UNPAD Tanam 2.500 Pohon Sukun di Arjasari
KAB.BANDUNG, BEBASberita.com - Mahasiswa Fakultas Pertanian Padjadjaran (UNPAD), Bandung menanam ribuan bibit pohon Sukun di lahan UNPAD Arjasari, Sabtu (2/5/2026).
Kegiatan ini melibatkan TNI, masyarakat, dan didukung Komisi IV DPR RI sebagai langkah konkret revitalisasi lahan, pelestarian lingkungan, dan penguatan pangan alternatif masa depan. Jumlah bibit sukun yang ditanam lebih dari 2.500 tangkai.

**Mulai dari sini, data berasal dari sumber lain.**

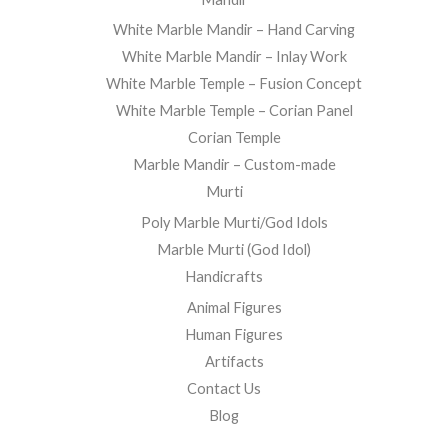
White Marble Mandir – Hand Carving
White Marble Mandir – Inlay Work
White Marble Temple – Fusion Concept
White Marble Temple – Corian Panel
Corian Temple
Marble Mandir – Custom-made
Murti
Poly Marble Murti/God Idols
Marble Murti (God Idol)
Handicrafts
Animal Figures
Human Figures
Artifacts
Contact Us
Blog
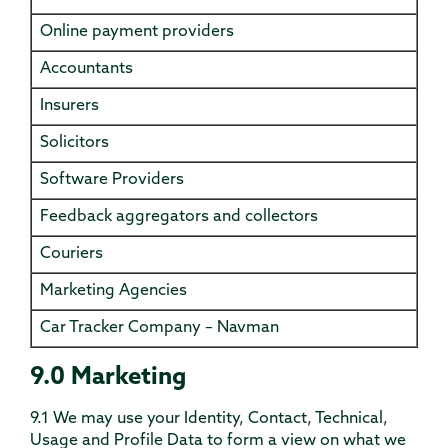
Online payment providers
Accountants
Insurers
Solicitors
Software Providers
Feedback aggregators and collectors
Couriers
Marketing Agencies
Car Tracker Company – Navman
9.0 Marketing
9.1 We may use your Identity, Contact, Technical,
Usage and Profile Data to form a view on what we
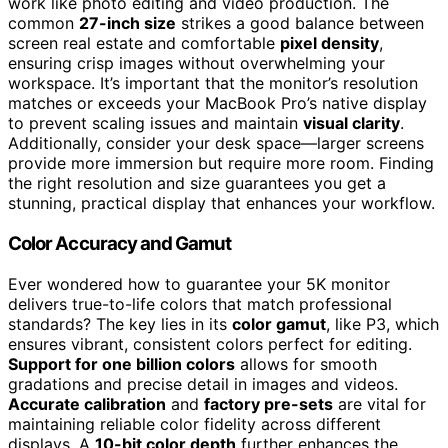
work like photo editing and video production. The
common
27-inch size
strikes a good balance between
screen real estate and comfortable
pixel density
,
ensuring crisp images without overwhelming your
workspace. It’s important that the monitor’s resolution
matches or exceeds your MacBook Pro’s native display
to prevent scaling issues and maintain
visual clarity
.
Additionally, consider your desk space—larger screens
provide more immersion but require more room. Finding
the right resolution and size guarantees you get a
stunning, practical display that enhances your workflow.
Color Accuracy and Gamut
Ever wondered how to guarantee your 5K monitor
delivers true-to-life colors that match professional
standards? The key lies in its
color gamut
, like P3, which
ensures vibrant, consistent colors perfect for editing.
Support for one billion colors
allows for smooth
gradations and precise detail in images and videos.
Accurate calibration
and
factory pre-sets
are vital for
maintaining reliable color fidelity across different
displays. A
10-bit color depth
further enhances the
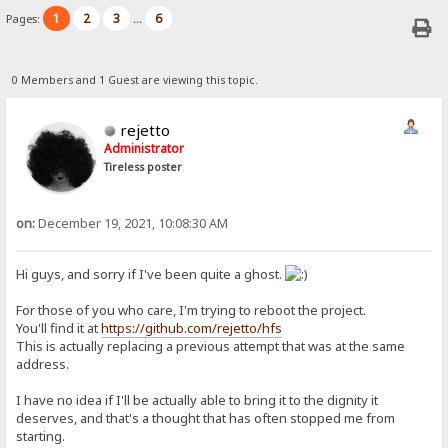
1
2
3
6
Pages:
...
0 Members and 1 Guest are viewing this topic.
rejetto
Administrator
Tireless poster
on:
December 19, 2021, 10:08:30 AM
Hi guys, and sorry if I've been quite a ghost.
For those of you who care, I'm trying to reboot the project.
You'll find it at
https://github.com/rejetto/hfs
This is actually replacing a previous attempt that was at the same
address.
I have no idea if I'll be actually able to bring it to the dignity it
deserves, and that's a thought that has often stopped me from
starting.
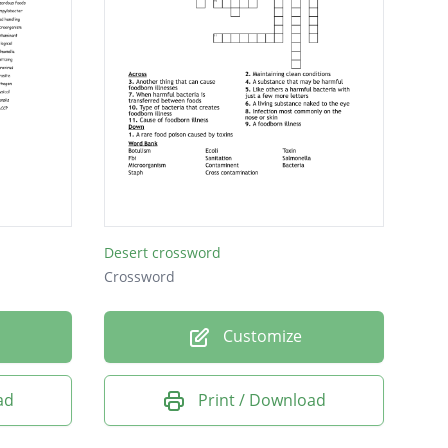
Desert crossword
Crossword
Customize
ad
Print / Download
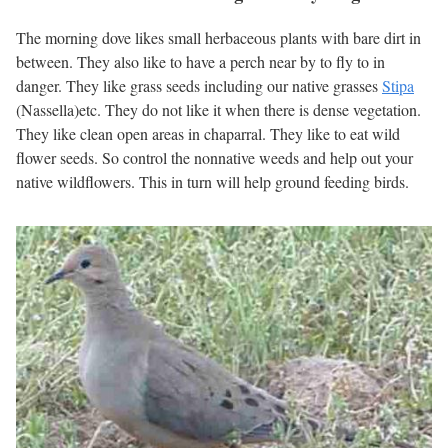
The morning dove likes small herbaceous plants with bare dirt in
between. They also like to have a perch near by to fly to in
danger. They like grass seeds including our native grasses
Stipa
(Nassella)etc. They do not like it when there is dense vegetation.
They like clean open areas in chaparral. They like to eat wild
flower seeds. So control the nonnative weeds and help out your
native wildflowers. This in turn will help ground feeding birds.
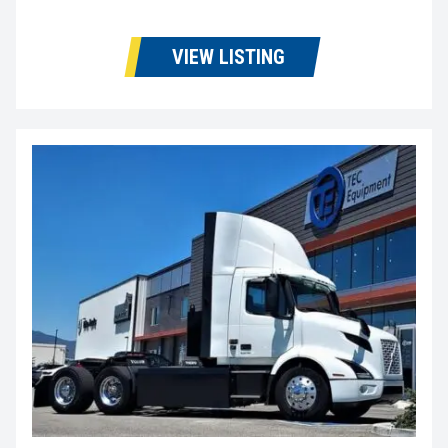
VIEW LISTING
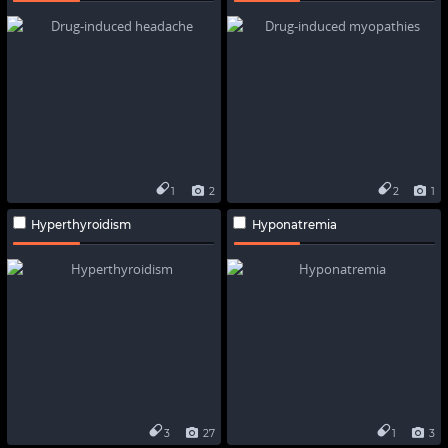
1
2
2
1
Hyperthyroidism
Hyponatremia
3
27
1
3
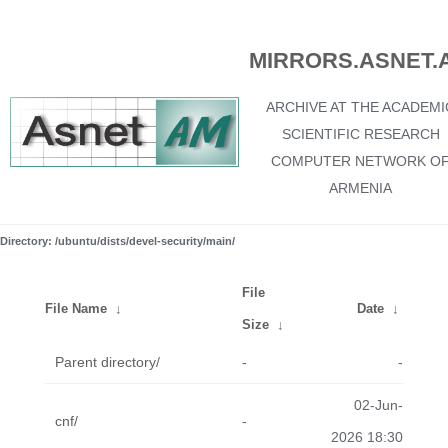
MIRRORS.ASNET.
ARCHIVE AT THE ACADEMI
SCIENTIFIC RESEARCH
COMPUTER NETWORK O
ARMENIA
Directory: /ubuntu/dists/devel-security/main/
File
File Name
↓
Date
↓
Size
↓
Parent directory/
-
-
02-Jun-
cnf/
-
2026 18:30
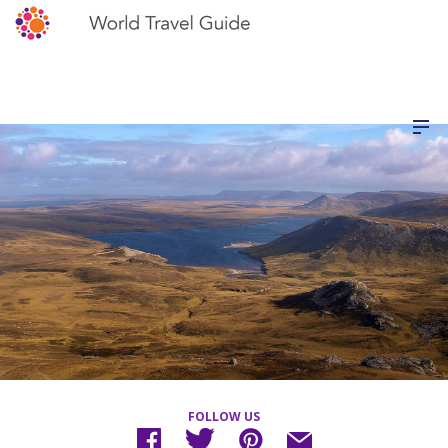
FOLLOW US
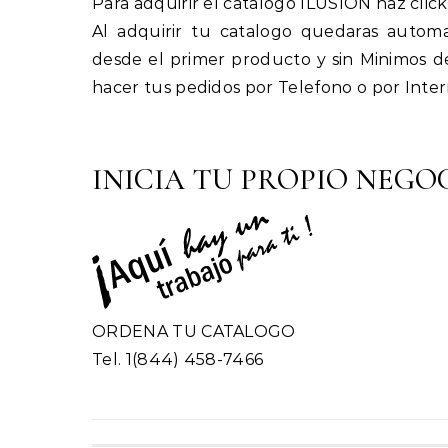
Para adquirir el catalogo ILUSION haz click
Al adquirir tu catalogo quedaras automat
desde el primer producto y sin Minimos d
hacer tus pedidos por Telefono o por Inter
INICIA TU PROPIO NEGOC
ORDENA TU CATALOGO
Tel. 1(844) 458-7466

Dekan Fakultas Pertanian UNPAD menekankan pentingnya keterlibatan mahasiswa dalam pembangunan pertanian Arjasari. Mahasiswa diajak mengenal, berperan, dan berbuat bersama masyarakat Arjasari untuk mengembangkan pertanian dan memajukan desa.

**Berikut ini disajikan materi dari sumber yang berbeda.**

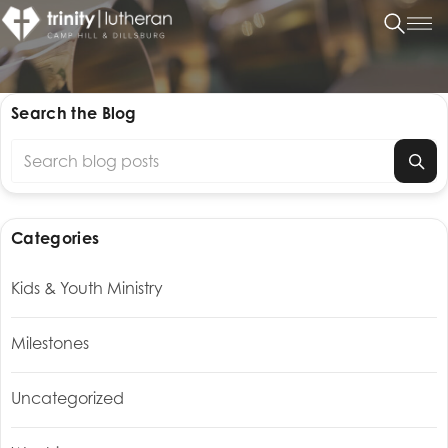
Search the Blog
Search blog posts
Categories
Kids & Youth Ministry
Milestones
Uncategorized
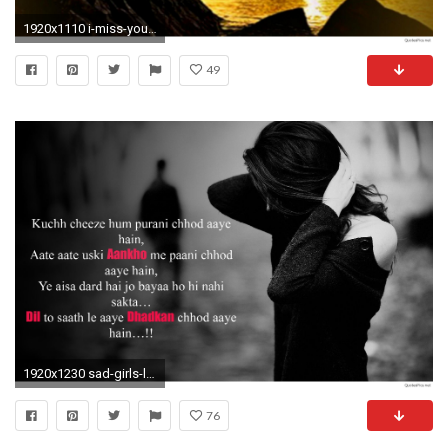
1920x1110 i-miss-you-hearttouching-sad-love-wallpaper
49
1920x1230 sad-girls-love-hindi-shayari-t1
76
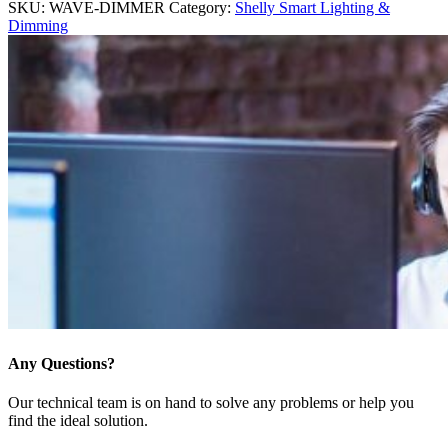
SKU:
WAVE-DIMMER
Category:
Shelly Smart Lighting &
Dimming
Any Questions?
Our technical team is on hand to solve any problems or help you
find the ideal solution.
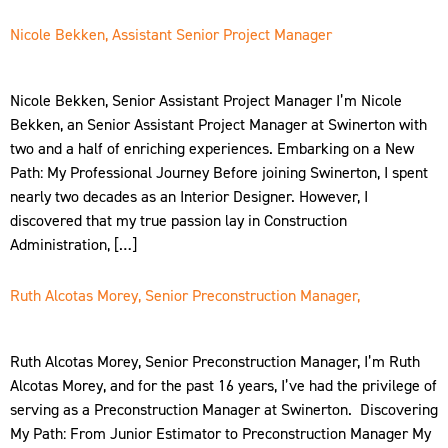
Nicole Bekken, Assistant Senior Project Manager
Nicole Bekken, Senior Assistant Project Manager I’m Nicole
Bekken, an Senior Assistant Project Manager at Swinerton with
two and a half of enriching experiences. Embarking on a New
Path: My Professional Journey Before joining Swinerton, I spent
nearly two decades as an Interior Designer. However, I
discovered that my true passion lay in Construction
Administration, […]
Ruth Alcotas Morey, Senior Preconstruction Manager,
Ruth Alcotas Morey, Senior Preconstruction Manager, I’m Ruth
Alcotas Morey, and for the past 16 years, I’ve had the privilege of
serving as a Preconstruction Manager at Swinerton. Discovering
My Path: From Junior Estimator to Preconstruction Manager My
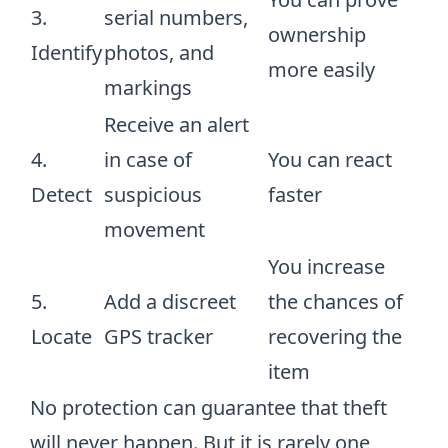
3.
serial numbers,
ownership
Identify
photos, and
more easily
markings
Receive an alert
4.
in case of
You can react
Detect
suspicious
faster
movement
You increase
5.
Add a discreet
the chances of
Locate
GPS tracker
recovering the
item
No protection can guarantee that theft
will never happen. But it is rarely one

"Dukungan semua pihak dinilai krusial agar peran mahasiswa berjalan optimal," ujar Dekan dalam keterangan pers yang diterima media.
Penanaman pohon sukun di perbatasan lahan UNPAD Arjasari diharapkan berfungsi menampung dan menahan air, menjawab tantangan perubahan iklim serta menjaga ketersediaan air bagi petani.

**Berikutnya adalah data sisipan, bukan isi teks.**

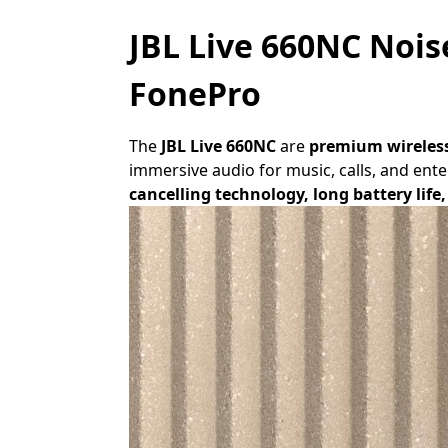
JBL Live 660NC Nois
FonePro
The
JBL Live 660NC
are
premium wireles
immersive audio for music, calls, and en
cancelling technology, long battery lif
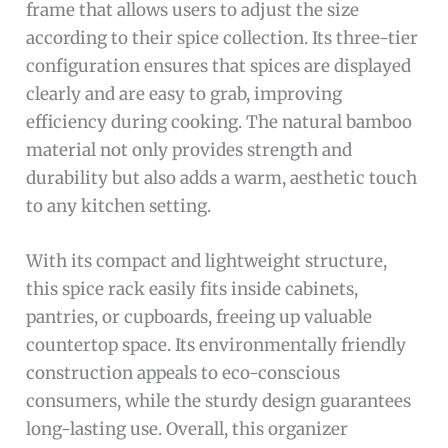
frame that allows users to adjust the size
according to their spice collection. Its three-tier
configuration ensures that spices are displayed
clearly and are easy to grab, improving
efficiency during cooking. The natural bamboo
material not only provides strength and
durability but also adds a warm, aesthetic touch
to any kitchen setting.
With its compact and lightweight structure,
this spice rack easily fits inside cabinets,
pantries, or cupboards, freeing up valuable
countertop space. Its environmentally friendly
construction appeals to eco-conscious
consumers, while the sturdy design guarantees
long-lasting use. Overall, this organizer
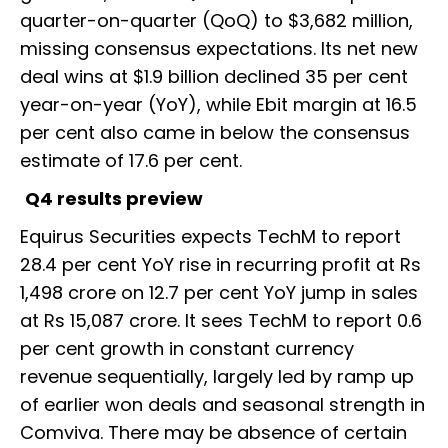
quarter-on-quarter (QoQ) to $3,682 million,
missing consensus expectations. Its net new
deal wins at $1.9 billion declined 35 per cent
year-on-year (YoY), while Ebit margin at 16.5
per cent also came in below the consensus
estimate of 17.6 per cent.
Q4 results preview
Equirus Securities expects TechM to report
28.4 per cent YoY rise in recurring profit at Rs
1,498 crore on 12.7 per cent YoY jump in sales
at Rs 15,087 crore. It sees TechM to report 0.6
per cent growth in constant currency
revenue sequentially, largely led by ramp up
of earlier won deals and seasonal strength in
Comviva. There may be absence of certain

Praktik penanaman ini diharapkan berjalan lancar dan menjadikan sukun sebagai pangan masa depan dunia.
Sementara Wakil Rektor menegaskan, bahwa program ini penting untuk tindak lanjut. Tanaman sukun menjadi upaya revitalisasi lahan sekaligus sosialisasi pangan alternatif masa depan.
Lahan UNPAD yang luas masih perlu dioptimalkan dengan melibatkan masyarakat dalam pemanfaatannya.
Penanaman tahap awal dimulai dengan 500 pohon dari total 2.500 pohon, dan diharapkan terus berlanjut.
TNI juga diajak berpartisipasi memanfaatkan lahan untuk banyak manfaat. Sukun dapat dikonsumsi langsung sebagai makanan pokok, serta diolah menjadi tepung dan berbagai produk turunan lain.
Komisi IV DPR RI Dr. H. Dadang M Naser menyebut kegiatan ini sebagai gerakan ibadah menanam. "Pohon sukun yang berasal dari Papua dan Maluku kini digerakkan dan dikembangkan ke berbagai daerah. Komisi IV DPR RI mendukung penuh inisiatif UNPAD," katanya.
Dikesempatan itu, Dadang juga meminta mahasiswa mendorong implementasi UU No. 19/2013 tentang Perlindungan dan Pemberdayaan Petani serta UU No. 41/2009 tentang Perlindungan Lahan Pertanian Pangan Berkelanjutan.
Sebanyak 30% produk pertanian dalam negeri harus masuk ke agroindustri untuk nilai tambah, seperti industri makanan, minuman, bioenergi, kosmetik.
Sukun atau Artocarpus altilis dinilai potensial menggantikan beras dan gandum karena tinggi karbohidrat, serat, vitamin, serta adaptif terhadap iklim.
"Tepung sukun diharapkan menjadi bahan makanan utama dunia di tengah ancaman pemanasan global," ungkapnya.
Kegiatan penanaman ini menjadi simbol sinergi perguruan tinggi, legislatif, TNI, dan masyarakat dalam membangun ketahanan pangan berbasis kearifan lokal.